The Swedish island of Gotland is aiming to become a fully self-sufficient sustainable energy region with its Got Heat project.

In 1990, the per capita emissions of Gotland county were almost 5 times as high as the rest of Sweden, and by 2045 that figure could rise to almost 13 times as high. Gotland is also the only county in Sweden where greenhouse gas emissions have increased during the period 1990–2015.

Gotland has been chosen to test and demonstrate that it is possible to make the sustainable transition. The Swedish Energy Agency recently published a “Roadmap to enable Gotland to become a pilot for a sustainable energy system”. During the development of the roadmap, dialogue was established with many actors and stakeholders that operate or are interested in working on Gotland, such as private individuals, entrepreneurs and non-profit and public organisations.
The Swedish Environmental Institute IVL is now setting up the Got Heat project together with industrial companies and electricity and heat producers on the Swedish island of Gotland. The aim is to create a sustainable energy system where all interactions and all forms of energy waste are avoided. The project must extend to both existing and future industries and energy producers.

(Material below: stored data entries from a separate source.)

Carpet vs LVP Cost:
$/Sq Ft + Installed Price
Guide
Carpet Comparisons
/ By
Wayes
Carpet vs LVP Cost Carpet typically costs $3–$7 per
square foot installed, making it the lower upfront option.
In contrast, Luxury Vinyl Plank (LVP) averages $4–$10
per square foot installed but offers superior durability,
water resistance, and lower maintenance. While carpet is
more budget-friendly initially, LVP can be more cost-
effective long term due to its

One example that increases the efficiency of the energy system is when wind power is used to produce hydrogen gas, while the heat generated during the production process is also used. However, in order to utilise this heat at reasonable cost, users must be located quite close to the source. Planning for this requirement is also part of the project, as new industries that need process heat must be established in the right location. The project will also bring together stakeholders that are planning to build solar parks, industrial villages and computer halls with the district heating company, Gotlands Energy.

“The project will enable us to build up an overall picture of Gotland’s heating sector, today and in the future, to determine what is required to exploit the existing opportunities and synergies. We hope this knowledge will contribute to a resource-optimised energy transition on Gotland that can also be used on other islands and in other countries and regions,” commented Theo Nyberg, IVL’s project manager, in a press release.